# New to DE, PA, NJ from FL



## sharkybalboa (Jan 26, 2019)

Hey guys!

New to the tri state area from sunny Miami, FL. I'm definitely getting some cabin fever here and i'm dying to get my gear wet. Any recommendations on spots to try out near claymont if anything is even biting with this cold? I don't mind freezing my bones a bit for a decent bite!

Thanks!!


----------



## andypat (Jan 7, 2004)

LOL! People ask me all the time. Why did you leave FL. and come to Md. You probably have already been hearing this. Welcome! I moved from Venice FL. I really miss it. Grab a five gallon bucket and go for pan fish this time of year. What side of the bay do you live? Maybe some of the guys will give you a few tips on how it's done. Nice Jack! I think it's a jack? Good Luck!


----------



## sharkybalboa (Jan 26, 2019)

I've definitely been hearing a lot of "not like in Florida" when it comes to the bite haha. I didn't come here by choice but I figured i'd make the best out of the few months I am here. I'm on the Delaware side in Claymont. I tried looking for bay access around my town but couldn't really find any so i'm trying to find some locals who will show me or point me in the right direction. 
And correct! Nice little Yellowjack, made for good ceviche 

thanks!


----------



## Jerry Norris (Oct 14, 2016)

Welcome to the mid Atlantic. You are on Andy's side of the bay. Where exactly is Claymont? The only Claymont that I can find on Google maps is in Delaware. As Andy says, right now it is pan fishing time and from the looks of next week's weather, it may even be ice fishing time!


----------



## andypat (Jan 7, 2004)

sharky, that is a jack crevale? Yellow tail crevale. right?


----------



## andypat (Jan 7, 2004)

While I'm on here I might as well report that Federalsburg marina is open, no ice. also the creek is open. No ice. I checked a lake out that I fish and that is wide open, no ice. The rain got rid of the ice in this area. BUT, the lake is very cloudy, and Marshy Hope Creek is muddy. Might save someone a long trip for nothing. Unless you fish for cat fish.


----------



## hunter1 (Jul 31, 2009)

WElcome from Maryland. Claymont Delaware. You would be fishing the Delaware river, Look these places up online. New castle, wilmington, route 9 in New Castle, C & D canal reedy point. I don't fish these areas anymore. Have not done for 30 years. If I fish the DE river I go to Augustine beach, Woodland in early season. I prefer surf fishing in Saltwater at the beach or an inlet. When you get your Delaware lic, they will have where to fish in the book. Tight lines. :fishing:


----------



## CYT (Nov 9, 2015)

Dude, your blowin it! Came from Fla to fish Delmarva??
Good luck Bro.

Nothing comes close to the Florida fishery except maybe down in Baja.
Guddonyamate.:fishing:


----------



## Gorge (Jun 13, 2017)

There is spring time trout fishing near Newark in the Red Clay and White Clay creeks. You can fish for bass and pan fish at Lum's pond near Bear DE. The C&D canal for catfish near the Summit Bridge.


----------



## kurazy kracka (Oct 14, 2008)

this time of year, I'm playing in the trout streams. Give it 1.5-2 months and you can go out and start chasing striped bass. The DE river has bass come up in there to spawn but I don't know much about that fishery. Shoot 1.5 hours or so north to the Raritan Bay on the NJ side and you can plug for bass and bang some good ones, last spring was a real hot bit up there with some fish pushing 45lbs from shore and most being 15-25lb. 

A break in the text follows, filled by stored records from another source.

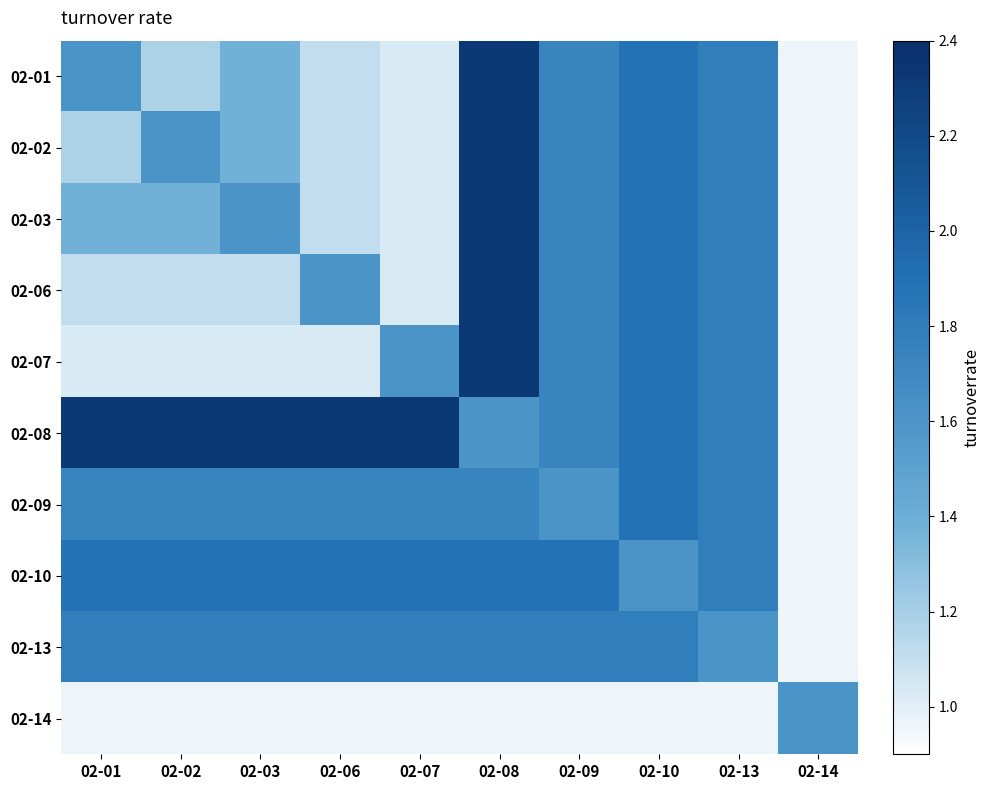

Reading right to left, extract all data points from this chart.

02-01: 02-14=1.0	02-13=1.8	02-10=1.9	02-09=1.7	02-08=2.3	02-07=1.0	02-06=1.1	02-03=1.4	02-02=1.2	02-01=1.6
02-02: 02-14=1.0	02-13=1.8	02-10=1.9	02-09=1.7	02-08=2.3	02-07=1.0	02-06=1.1	02-03=1.4	02-02=1.6	02-01=1.2
02-03: 02-14=1.0	02-13=1.8	02-10=1.9	02-09=1.7	02-08=2.3	02-07=1.0	02-06=1.1	02-03=1.6	02-02=1.4	02-01=1.4
02-06: 02-14=1.0	02-13=1.8	02-10=1.9	02-09=1.7	02-08=2.3	02-07=1.0	02-06=1.6	02-03=1.1	02-02=1.1	02-01=1.1
02-07: 02-14=1.0	02-13=1.8	02-10=1.9	02-09=1.7	02-08=2.3	02-07=1.6	02-06=1.0	02-03=1.0	02-02=1.0	02-01=1.0
02-08: 02-14=1.0	02-13=1.8	02-10=1.9	02-09=1.7	02-08=1.6	02-07=2.3	02-06=2.3	02-03=2.3	02-02=2.3	02-01=2.3
02-09: 02-14=1.0	02-13=1.8	02-10=1.9	02-09=1.6	02-08=1.7	02-07=1.7	02-06=1.7	02-03=1.7	02-02=1.7	02-01=1.7
02-10: 02-14=1.0	02-13=1.8	02-10=1.6	02-09=1.9	02-08=1.9	02-07=1.9	02-06=1.9	02-03=1.9	02-02=1.9	02-01=1.9
02-13: 02-14=1.0	02-13=1.6	02-10=1.8	02-09=1.8	02-08=1.8	02-07=1.8	02-06=1.8	02-03=1.8	02-02=1.8	02-01=1.8
02-14: 02-14=1.6	02-13=1.0	02-10=1.0	02-09=1.0	02-08=1.0	02-07=1.0	02-06=1.0	02-03=1.0	02-02=1.0	02-01=1.0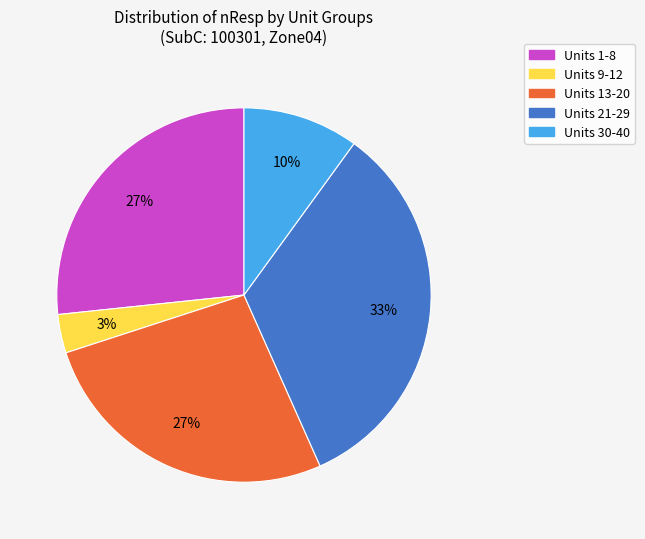

Is there any slice that represents more than half of the pie?

No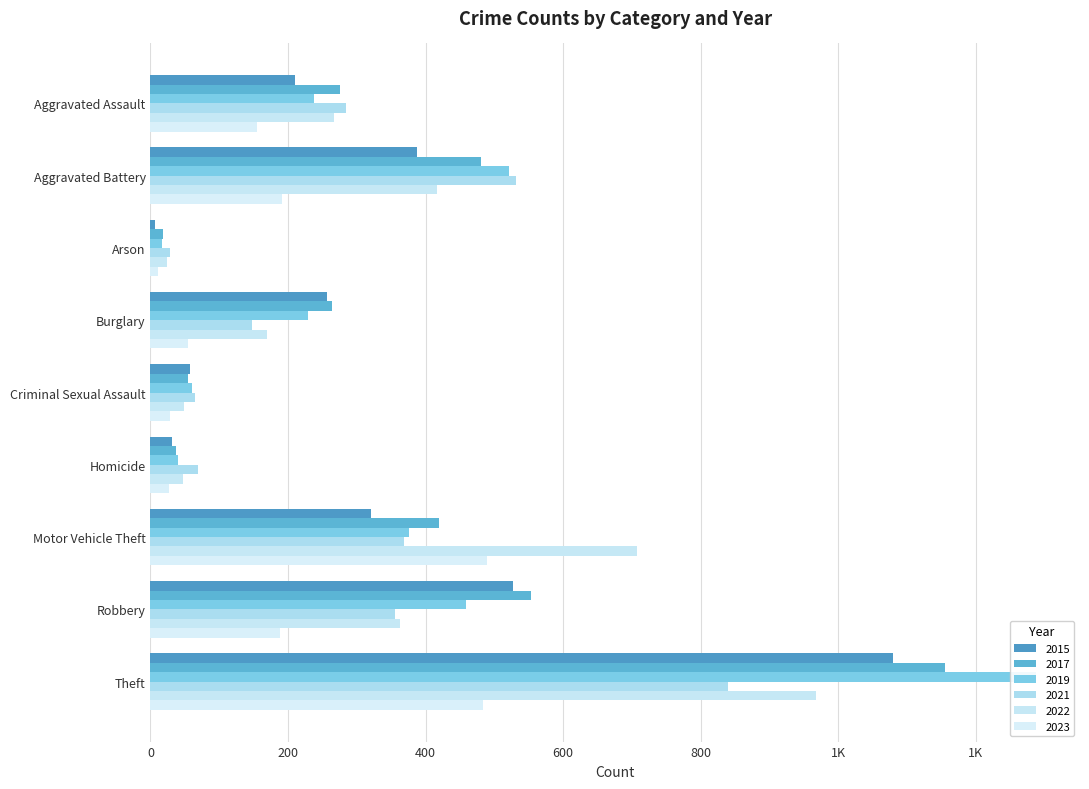

What is the label of the 8th bar from the right?

Aggravated Battery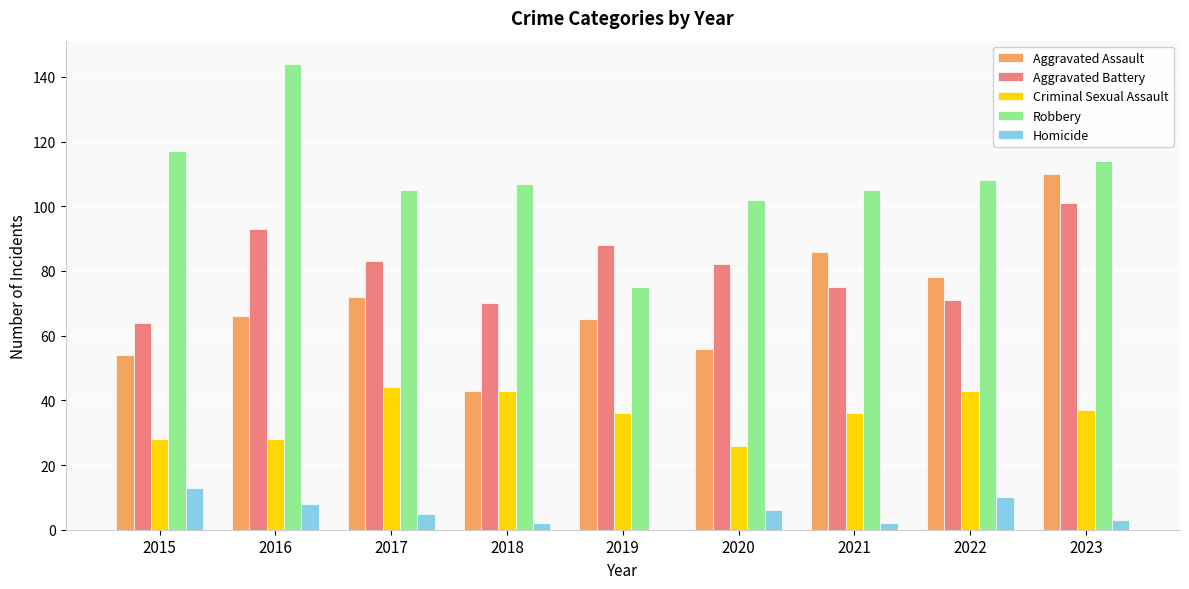

What is the sum of all Criminal Sexual Assault values?

321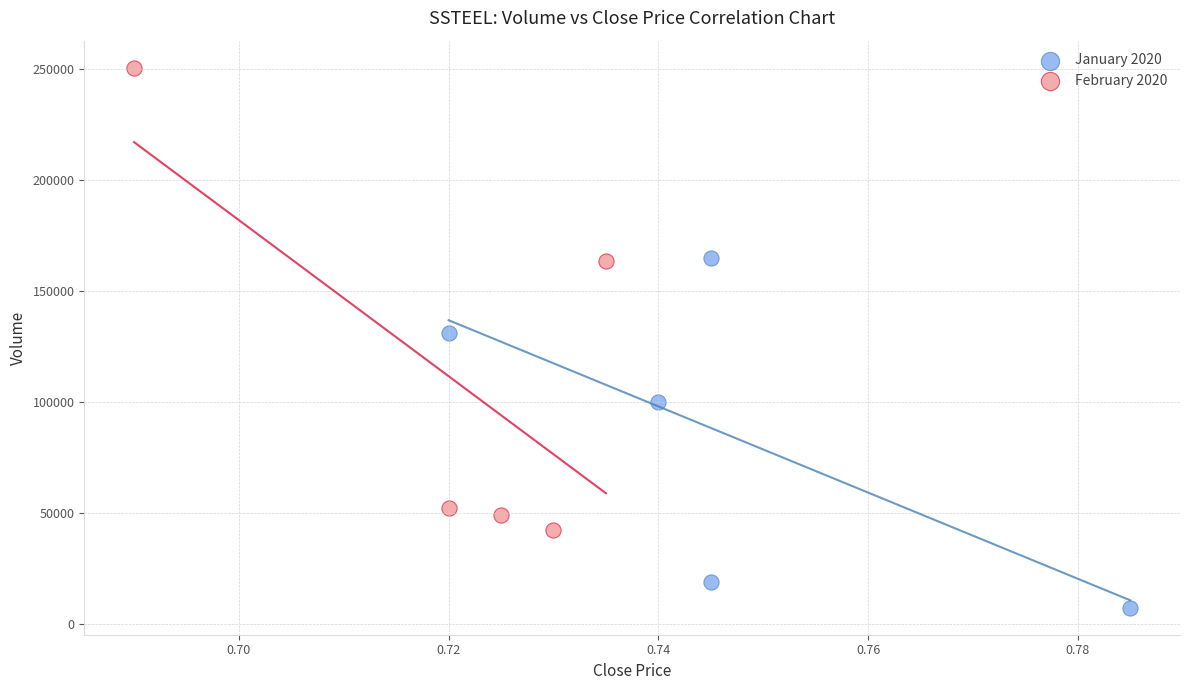

What are all the series names shown in the legend?

January 2020, February 2020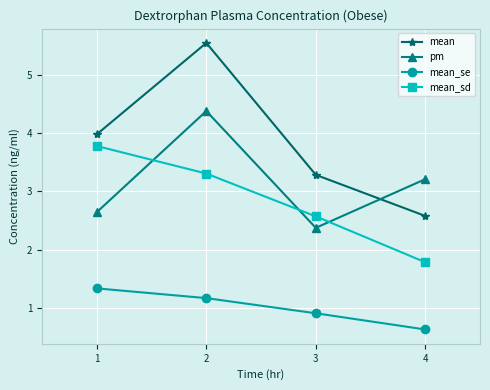

What is the total value across all series at 3?

9.1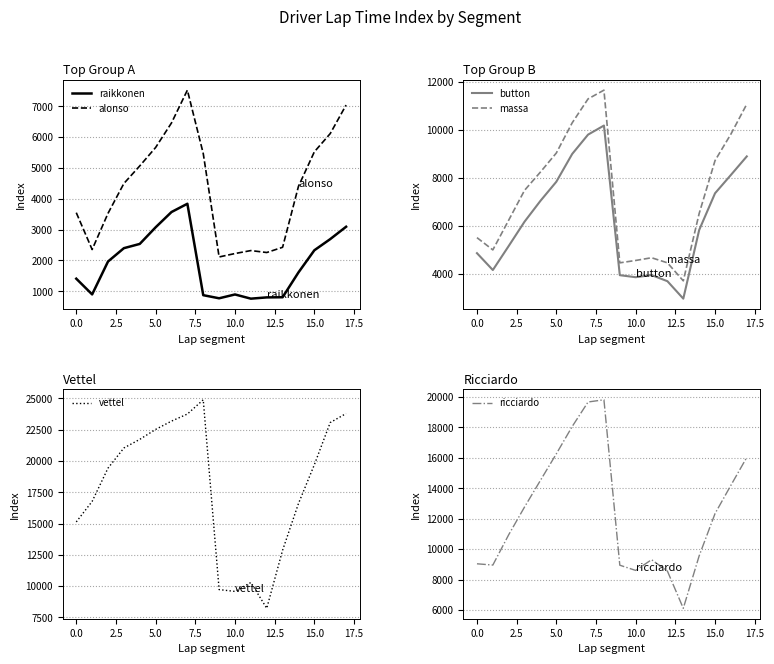

True or false: button and alonso intersect in this chart.

False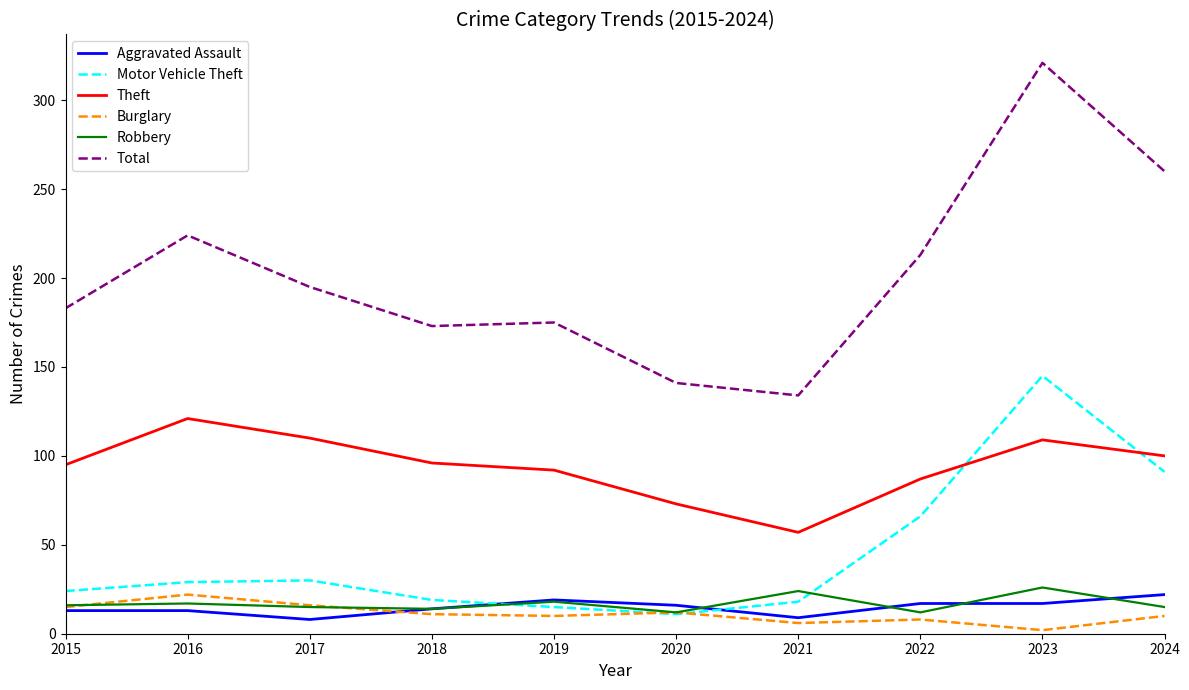

At 2023, list the series in order from smallest to largest.

Burglary, Aggravated Assault, Robbery, Theft, Motor Vehicle Theft, Total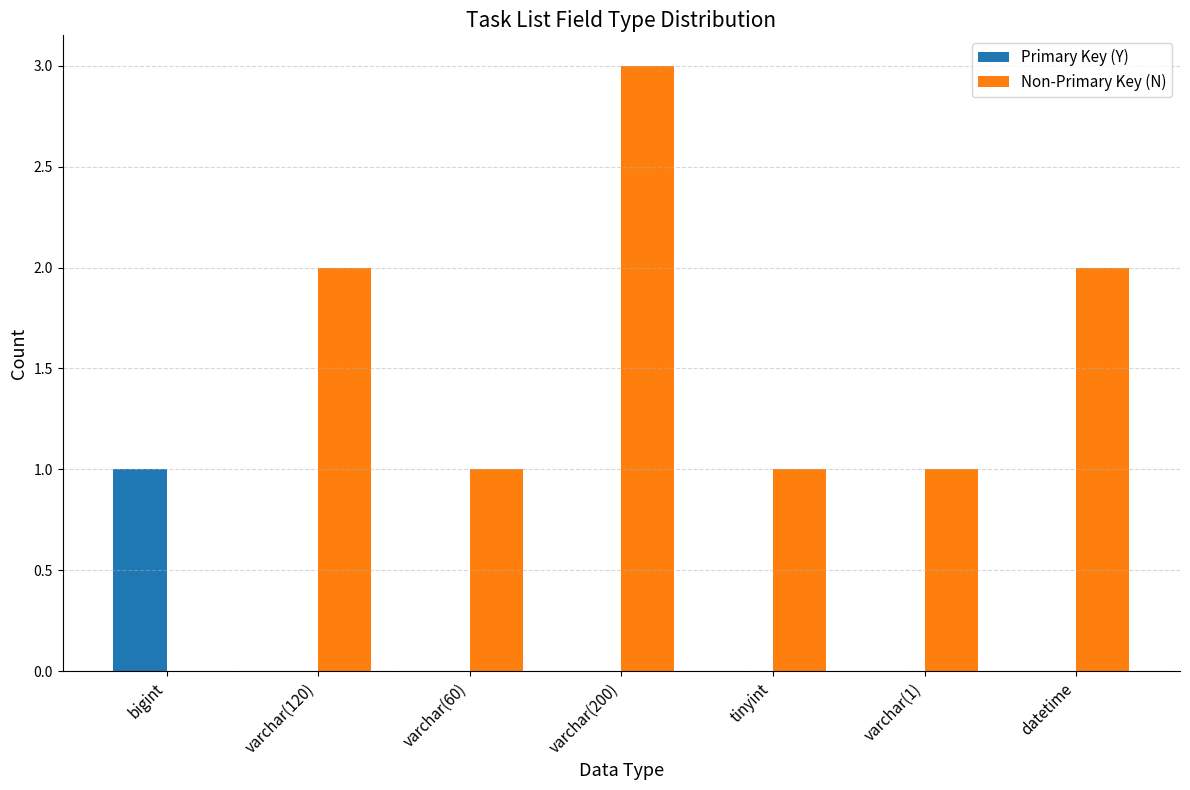

Which series changed the most between tinyint and datetime?

Non-Primary Key (N)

Come mid April the monster blues show up in MD/DE/NJ (they didn't last year much). Most of these fish will be 8-13lbs with a few hitting the 20lb mark and going 40". You can get the bass starting in March in certain areas and have a shot at big fish up until June along the coast.

c


----------



## cpicken (May 16, 2005)

sharkybalboa said:


> Hey guys!
> 
> New to the tri state area from sunny Miami, FL. I'm definitely getting some cabin fever here and i'm dying to get my gear wet. Any recommendations on spots to try out near claymont if anything is even biting with this cold? I don't mind freezing my bones a bit for a decent bite!
> 
> Thanks!!


R U nuts ??? U can’t fish this time of year. Heck, you won’t be able to do anything in saltwater until April.


----------



## kurazy kracka (Oct 14, 2008)

cpicken said:


> sharkybalboa said:
> 
> 
> > Hey guys!
> ...


You can fish fresh right now, its slower and tougher but you can catch


----------



## andypat (Jan 7, 2004)

Yes you can catch fish in winter. If the water is not frozen. If you locate the yellow perch you can catch a limit in no time. Also crappie, pickerel, and a bass now and then. Do some home work. Good Luck! Get ready for the perch runs in Feb. and March. Google perch fishing map in Md.


----------



## Pajigging machin (Oct 3, 2015)

Andy is that yellow perch map white perch map or both?


----------



## andypat (Jan 7, 2004)

Pajigging machin said:


> Andy is that yellow perch map white perch map or both?


Pa, that map is for both yellow first then white perch. Last year I had yellow and white At the same time in Feb. But I think after the yellows, sometime in March and April better for white perch. Most have roe that time of year. I think you eat roe, right? I don't get it. Last night was the coldest ever this time of year and the Marshy Hope Creek and the marina was ice free at 16 degree this morning. Pa, in my opinion Red Bridges is the best place for yellows first then white perch. There are also good fishing places not known to man kind. LOL!


----------



## CYT (Nov 9, 2015)

Don't forget about the Hickory and American Shad runs we have in the spring also, in some of those rivers.


----------



## andypat (Jan 7, 2004)

CYT said:


> Don't forget about the Hickory and American Shad runs we have in the spring also, in some of those rivers.


X2 on that.


----------



## Jerry Norris (Oct 14, 2016)

andypat said:


> X2 on that.


If the weather is favorable, shad will be in the river two months from now!


----------



## CYT (Nov 9, 2015)

Jerry Norris said:


> If the weather is favorable, shad will be in the river two months from now!


Yeah Jerry.....that's a bummer. I need to catch some high fly'n Hickories NOW! I'm starting to get the fever.
Hope it's a better than last year with all the rain we've had.


----------



## andypat (Jan 7, 2004)

CYT said:


> Yeah Jerry.....that's a bummer. I need to catch some high fly'n Hickories NOW! I'm starting to get the fever.
> Hope it's a better than last year with all the rain we've had.


-------Yes, I think all the rain this year changed a lot of fishing areas. last year this time we were catching yellows and crappie. Not much this year yet.


----------